Records to process
******

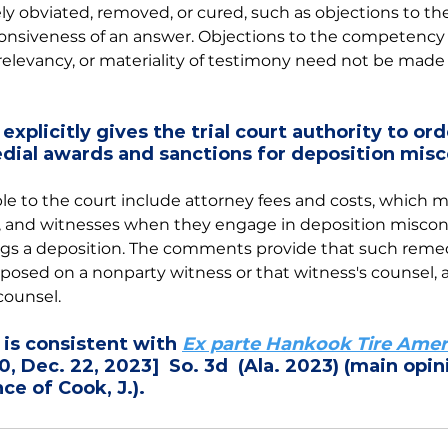
 obviated, removed, or cured, such as objections to the
onsiveness of an answer. Objections to the competency o
elevancy, or materiality of testimony need not be made 
explicitly gives the trial court authority to ord
dial awards and sanctions for deposition mis
le to the court include attorney fees and costs, which
s, and witnesses when they engage in deposition miscon
ngs a deposition. The comments provide that such remed
osed on a nonparty witness or that witness's counsel, as
counsel. 
s consistent with 
Ex parte Hankook Tire Amer
, Dec. 22, 2023]  So. 3d  (Ala. 2023) (main opin
ce of Cook, J.).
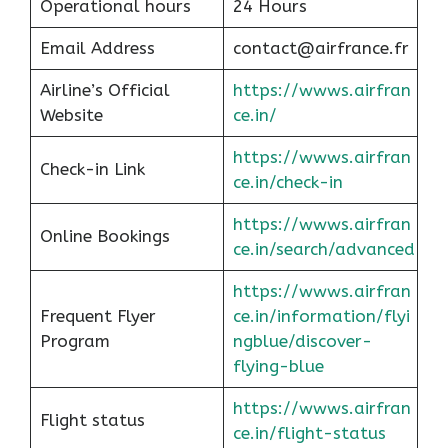
Operational hours
24 Hours
Email Address
contact@airfrance.fr
Airline’s Official
https://wwws.airfran
Website
ce.in/
https://wwws.airfran
Check-in Link
ce.in/check-in
https://wwws.airfran
Online Bookings
ce.in/search/advanced
https://wwws.airfran
Frequent Flyer
ce.in/information/flyi
Program
ngblue/discover-
flying-blue
https://wwws.airfran
Flight status
ce.in/flight-status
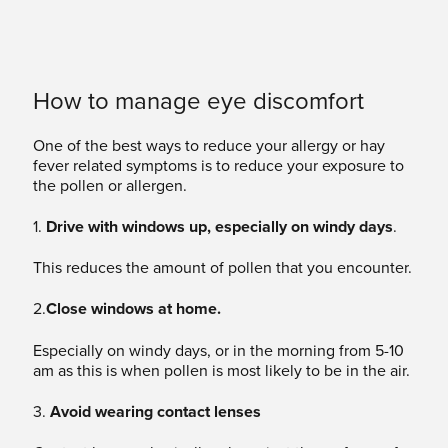
How to manage eye discomfort
One of the best ways to reduce your allergy or hay
fever related symptoms is to reduce your exposure to
the pollen or allergen.
1.
Drive with windows up, especially on windy days
.
This reduces the amount of pollen that you encounter.
2.
Close windows at home.
Especially on windy days, or in the morning from 5-10
am as this is when pollen is most likely to be in the air.
3.
Avoid wearing contact lenses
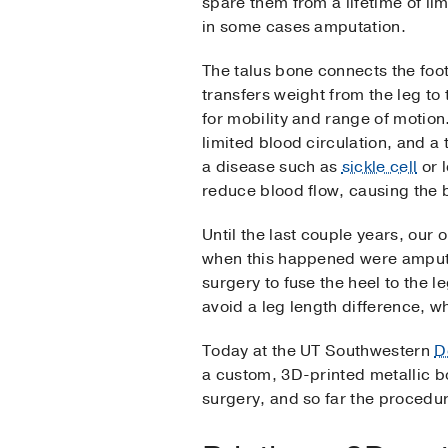
spare them from a lifetime of l
in some cases amputation.
The talus bone connects the foot 
transfers weight from the leg to 
for mobility and range of motion
limited blood circulation, and a 
a disease such as
sickle cell
or 
reduce blood flow, causing the 
Until the last couple years, our 
when this happened were amputat
surgery to fuse the heel to the l
avoid a leg length difference, whi
Today at the UT Southwestern
D
a custom, 3D-printed metallic bo
surgery, and so far the procedu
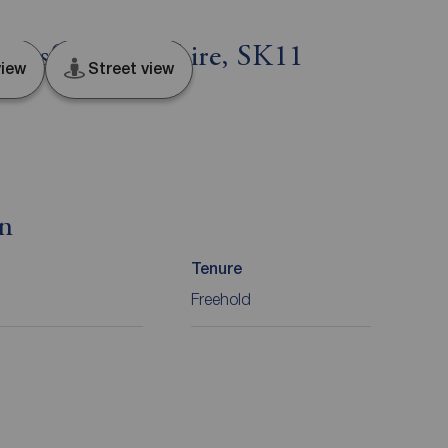
lesfield, Cheshire, SK11
iew
Street view
on
Tenure
Freehold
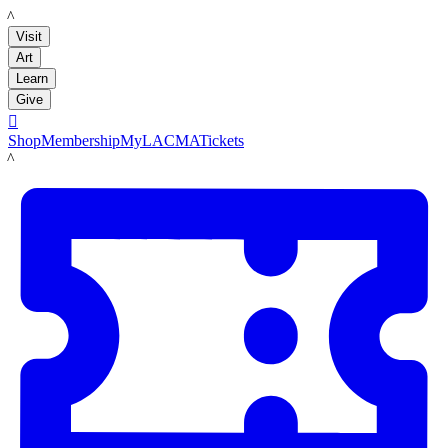
LACMA
Visit
Art
Learn
Give

Shop
Membership
MyLACMA
Tickets
LACMA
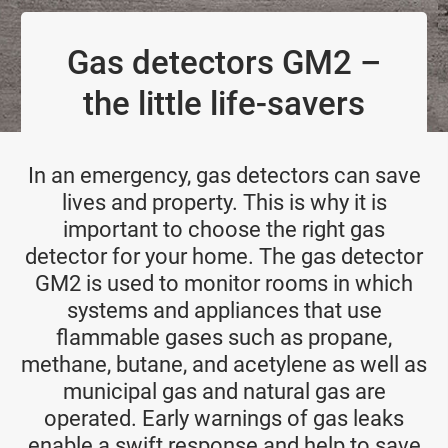
Gas detectors GM2 –
the little life-savers
In an emergency, gas detectors can save
lives and property. This is why it is
important to choose the right gas
detector for your home. The gas detector
GM2 is used to monitor rooms in which
systems and appliances that use
flammable gases such as propane,
methane, butane, and acetylene as well as
municipal gas and natural gas are
operated. Early warnings of gas leaks
enable a swift response and help to save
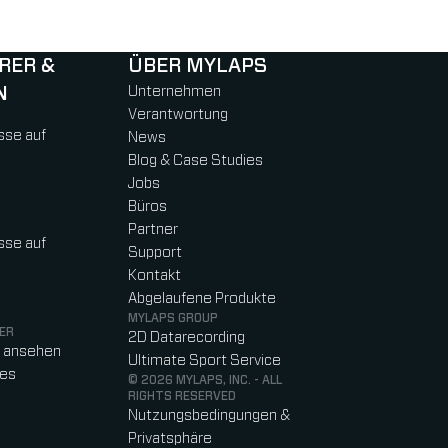
RER &
ÜBER MYLAPS
N
Unternehmen
Verantwortung
sse auf
News
Blog & Case Studies
Jobs
Büros
Partner
sse auf
Support
Kontakt
Abgelaufene Produkte
MYLAPS GROUP
ER
2D Datarecording
o ansehen
Ultimate Sport Service
res
© 2026 MYLAPS, INC. - ALL
RIGHTS RESERVED
Nutzungsbedingungen &
Privatsphäre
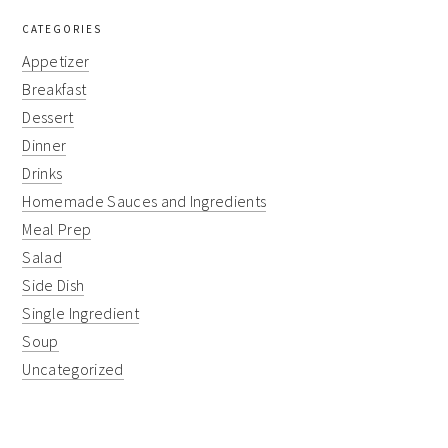
CATEGORIES
Appetizer
Breakfast
Dessert
Dinner
Drinks
Homemade Sauces and Ingredients
Meal Prep
Salad
Side Dish
Single Ingredient
Soup
Uncategorized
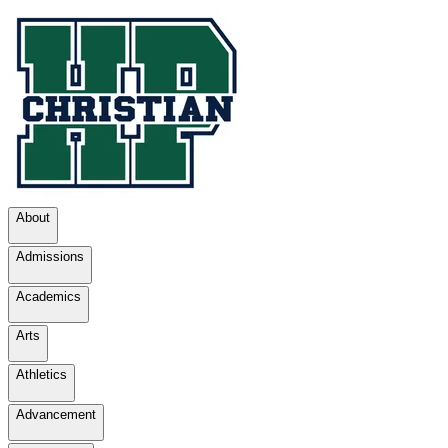
About
Admissions
Academics
Arts
Athletics
Advancement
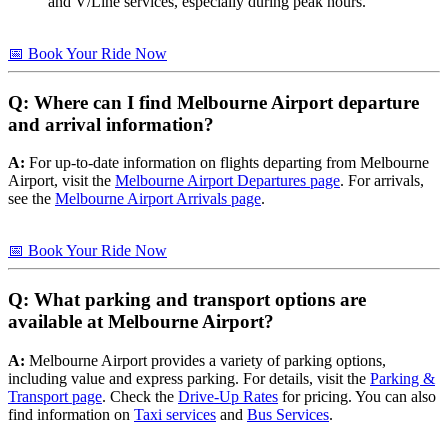
and V/Line services, especially during peak hours.
📅 Book Your Ride Now
Q: Where can I find Melbourne Airport departure
and arrival information?
A:
For up-to-date information on flights departing from Melbourne
Airport, visit the
Melbourne Airport Departures page
. For arrivals,
see the
Melbourne Airport Arrivals page
.
📅 Book Your Ride Now
Q: What parking and transport options are
available at Melbourne Airport?
A:
Melbourne Airport provides a variety of parking options,
including value and express parking. For details, visit the
Parking &
Transport page
. Check the
Drive-Up Rates
for pricing. You can also
find information on
Taxi services
and
Bus Services
.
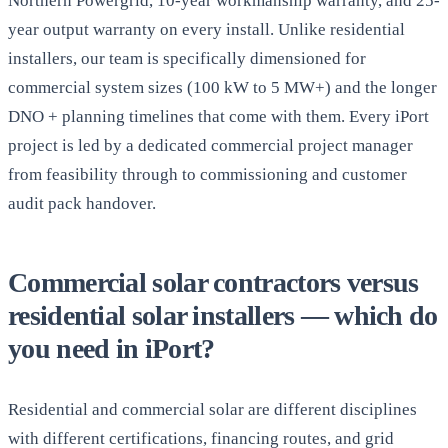
Northern Powergrid, 10-year workmanship warranty, and 25-
year output warranty on every install. Unlike residential
installers, our team is specifically dimensioned for
commercial system sizes (100 kW to 5 MW+) and the longer
DNO + planning timelines that come with them. Every iPort
project is led by a dedicated commercial project manager
from feasibility through to commissioning and customer
audit pack handover.
Commercial solar contractors versus
residential solar installers — which do
you need in iPort?
Residential and commercial solar are different disciplines
with different certifications, financing routes, and grid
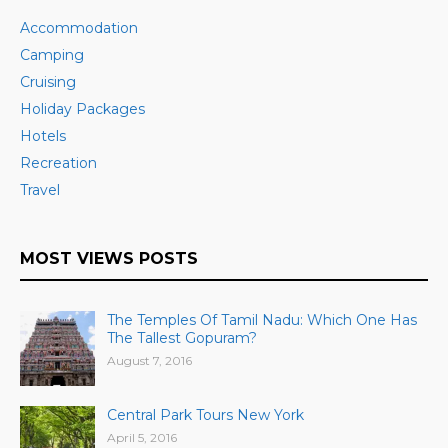
Accommodation
Camping
Cruising
Holiday Packages
Hotels
Recreation
Travel
MOST VIEWS POSTS
The Temples Of Tamil Nadu: Which One Has
The Tallest Gopuram?
August 7, 2016
Central Park Tours New York
April 5, 2016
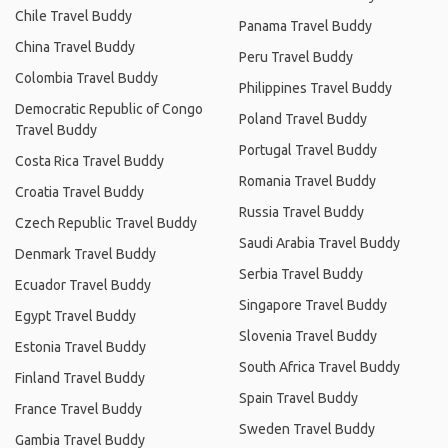
Chile Travel Buddy
Panama Travel Buddy
China Travel Buddy
Peru Travel Buddy
Colombia Travel Buddy
Philippines Travel Buddy
Democratic Republic of Congo
Poland Travel Buddy
Travel Buddy
Portugal Travel Buddy
Costa Rica Travel Buddy
Romania Travel Buddy
Croatia Travel Buddy
Russia Travel Buddy
Czech Republic Travel Buddy
Saudi Arabia Travel Buddy
Denmark Travel Buddy
Serbia Travel Buddy
Ecuador Travel Buddy
Singapore Travel Buddy
Egypt Travel Buddy
Slovenia Travel Buddy
Estonia Travel Buddy
South Africa Travel Buddy
Finland Travel Buddy
Spain Travel Buddy
France Travel Buddy
Sweden Travel Buddy
Gambia Travel Buddy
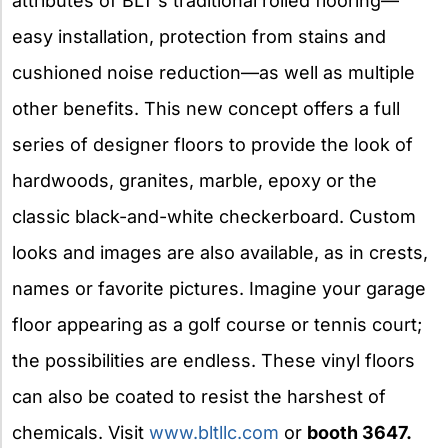
attributes of BLT’s traditional rolled flooring—
easy installation, protection from stains and
cushioned noise reduction—as well as multiple
other benefits. This new concept offers a full
series of designer floors to provide the look of
hardwoods, granites, marble, epoxy or the
classic black-and-white checkerboard. Custom
looks and images are also available, as in crests,
names or favorite pictures. Imagine your garage
floor appearing as a golf course or tennis court;
the possibilities are endless. These vinyl floors
can also be coated to resist the harshest of
chemicals. Visit
www.bltllc.com
or
booth 3647.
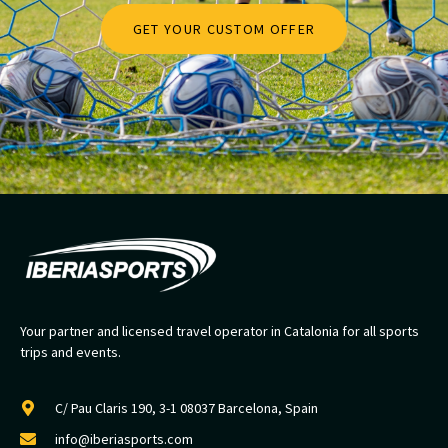
GET YOUR CUSTOM OFFER
Your partner and licensed travel operator in Catalonia for all sports
trips and events.
C/ Pau Claris 190, 3-1 08037 Barcelona, Spain
info@iberiasports.com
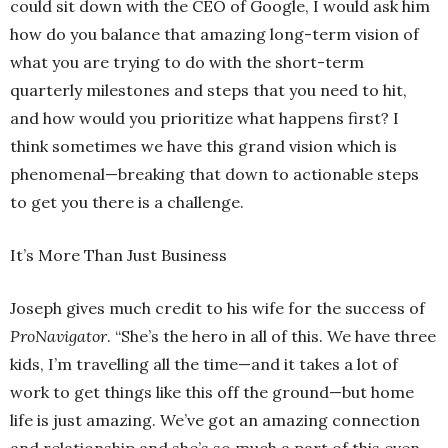
could sit down with the CEO of Google, I would ask him
how do you balance that amazing long-term vision of
what you are trying to do with the short-term
quarterly milestones and steps that you need to hit,
and how would you prioritize what happens first? I
think sometimes we have this grand vision which is
phenomenal—breaking that down to actionable steps
to get you there is a challenge.
It’s More Than Just Business
Joseph gives much credit to his wife for the success of
ProNavigator
. “She’s the hero in all of this. We have three
kids, I’m travelling all the time—and it takes a lot of
work to get things like this off the ground—but home
life is just amazing. We’ve got an amazing connection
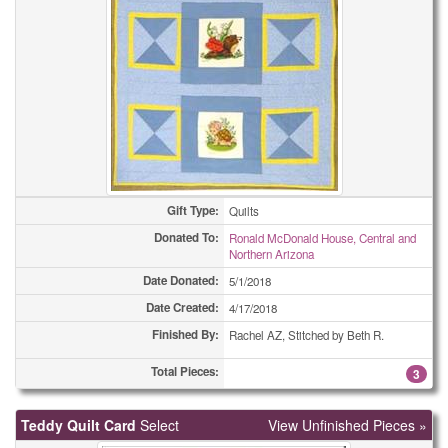
Gift Type:
Quilts
Donated To:
Ronald McDonald House, Central and
Northern Arizona
Date Donated:
5/1/2018
Date Created:
4/17/2018
Finished By:
Rachel AZ, Stitched by Beth R.
Total Pieces:
3
Teddy Quilt Card
Select
View Unfinished Pieces »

******

Task to carry out
Strip out the pictures and repeat the listing above exactly.

Output for this exercise
 obviated, removed, or cured, such as objections to the
onsiveness of an answer. Objections to the competency o
elevancy, or materiality of testimony need not be made 
explicitly gives the trial court authority to ord
dial awards and sanctions for deposition mis
le to the court include attorney fees and costs, which
s, and witnesses when they engage in deposition miscon
ngs a deposition. The comments provide that such remed
osed on a nonparty witness or that witness's counsel, as
counsel. 
s consistent with 
Ex parte Hankook Tire Amer
, Dec. 22, 2023]  So. 3d  (Ala. 2023) (main opin
ce of Cook, J.).
Operational hours
24 Hours
Email Address
contact@airfrance.fr
Airline’s Official
https://wwws.airfran
Website
ce.in/
https://wwws.airfran
Check-in Link
ce.in/check-in
https://wwws.airfran
Online Bookings
ce.in/search/advanced
https://wwws.airfran
Frequent Flyer
ce.in/information/flyi
Program
ngblue/discover-
flying-blue
https://wwws.airfran
Flight status
ce.in/flight-status
How to manage eye discomfort
One of the best ways to reduce your allergy or hay
fever related symptoms is to reduce your exposure to
the pollen or allergen.
1.
Drive with windows up, especially on windy days
.
This reduces the amount of pollen that you encounter.
2.
Close windows at home.
Especially on windy days, or in the morning from 5-10
am as this is when pollen is most likely to be in the air.
3.
Avoid wearing contact lenses
spare them from a lifetime of l
in some cases amputation.
The talus bone connects the foot 
transfers weight from the leg to 
for mobility and range of motion
limited blood circulation, and a 
a disease such as
sickle cell
or 
reduce blood flow, causing the 
Until the last couple years, our 
when this happened were amputat
surgery to fuse the heel to the l
avoid a leg length difference, whi
Today at the UT Southwestern
D
a custom, 3D-printed metallic bo
surgery, and so far the procedu
lesfield, Cheshire, SK11
iew
Street view
on
Tenure
Freehold
LACMA
Visit
Art
Learn
Give

Shop
Membership
MyLACMA
Tickets
LACMA
Gas detectors GM2 –
the little life-savers
In an emergency, gas detectors can save
lives and property. This is why it is
important to choose the right gas
detector for your home. The gas detector
GM2 is used to monitor rooms in which
systems and appliances that use
flammable gases such as propane,
methane, butane, and acetylene as well as
municipal gas and natural gas are
operated. Early warnings of gas leaks
enable a swift response and help to save
RER &
ÜBER MYLAPS
N
Unternehmen
Verantwortung
sse auf
News
Blog & Case Studies
Jobs
Büros
Partner
sse auf
Support
Kontakt
Abgelaufene Produkte
MYLAPS GROUP
ER
2D Datarecording
o ansehen
Ultimate Sport Service
res
© 2026 MYLAPS, INC. - ALL
RIGHTS RESERVED
Nutzungsbedingungen &
Privatsphäre
CATEGORIES
Appetizer
Breakfast
Dessert
Dinner
Drinks
Homemade Sauces and Ingredients
Meal Prep
Salad
Side Dish
Single Ingredient
Soup
Uncategorized
About
Admissions
Academics
Arts
Athletics
Advancement
and V/Line services, especially during peak hours.
📅 Book Your Ride Now
Q: Where can I find Melbourne Airport departure
and arrival information?
A:
For up-to-date information on flights departing from Melbourne
Airport, visit the
Melbourne Airport Departures page
. For arrivals,
see the
Melbourne Airport Arrivals page
.
📅 Book Your Ride Now
Q: What parking and transport options are
available at Melbourne Airport?
A:
Melbourne Airport provides a variety of parking options,
including value and express parking. For details, visit the
Parking &
Transport page
. Check the
Drive-Up Rates
for pricing. You can also
find information on
Taxi services
and
Bus Services
.
Northern Powergrid, 10-year workmanship warranty, and 25-
year output warranty on every install. Unlike residential
installers, our team is specifically dimensioned for
commercial system sizes (100 kW to 5 MW+) and the longer
DNO + planning timelines that come with them. Every iPort
project is led by a dedicated commercial project manager
from feasibility through to commissioning and customer
audit pack handover.
Commercial solar contractors versus
residential solar installers — which do
you need in iPort?
Residential and commercial solar are different disciplines
with different certifications, financing routes, and grid
Accommodation
Camping
Cruising
Holiday Packages
Hotels
Recreation
Travel
MOST VIEWS POSTS
The Temples Of Tamil Nadu: Which One Has
The Tallest Gopuram?
August 7, 2016
Central Park Tours New York
April 5, 2016
Chile Travel Buddy
Panama Travel Buddy
China Travel Buddy
Peru Travel Buddy
Colombia Travel Buddy
Philippines Travel Buddy
Democratic Republic of Congo
Poland Travel Buddy
Travel Buddy
Portugal Travel Buddy
Costa Rica Travel Buddy
Romania Travel Buddy
Croatia Travel Buddy
Russia Travel Buddy
Czech Republic Travel Buddy
Saudi Arabia Travel Buddy
Denmark Travel Buddy
Serbia Travel Buddy
Ecuador Travel Buddy
Singapore Travel Buddy
Egypt Travel Buddy
Slovenia Travel Buddy
Estonia Travel Buddy
South Africa Travel Buddy
Finland Travel Buddy
Spain Travel Buddy
France Travel Buddy
Sweden Travel Buddy
Gambia Travel Buddy
attributes of BLT’s traditional rolled flooring—
easy installation, protection from stains and
cushioned noise reduction—as well as multiple
other benefits. This new concept offers a full
series of designer floors to provide the look of
hardwoods, granites, marble, epoxy or the
classic black-and-white checkerboard. Custom
looks and images are also available, as in crests,
names or favorite pictures. Imagine your garage
floor appearing as a golf course or tennis court;
the possibilities are endless. These vinyl floors
can also be coated to resist the harshest of
chemicals. Visit
www.bltllc.com
or
booth 3647.
GET YOUR CUSTOM OFFER
Your partner and licensed travel operator in Catalonia for all sports
trips and events.
C/ Pau Claris 190, 3-1 08037 Barcelona, Spain
info@iberiasports.com
could sit down with the CEO of Google, I would ask him
how do you balance that amazing long-term vision of
what you are trying to do with the short-term
quarterly milestones and steps that you need to hit,
and how would you prioritize what happens first? I
think sometimes we have this grand vision which is
phenomenal—breaking that down to actionable steps
to get you there is a challenge.
It’s More Than Just Business
Joseph gives much credit to his wife for the success of
ProNavigator
. “She’s the hero in all of this. We have three
kids, I’m travelling all the time—and it takes a lot of
work to get things like this off the ground—but home
life is just amazing. We’ve got an amazing connection
Gift Type:
Quilts
Donated To:
Ronald McDonald House, Central and
Northern Arizona
Date Donated:
5/1/2018
Date Created:
4/17/2018
Finished By:
Rachel AZ, Stitched by Beth R.
Total Pieces:
3
Teddy Quilt Card
Select
View Unfinished Pieces »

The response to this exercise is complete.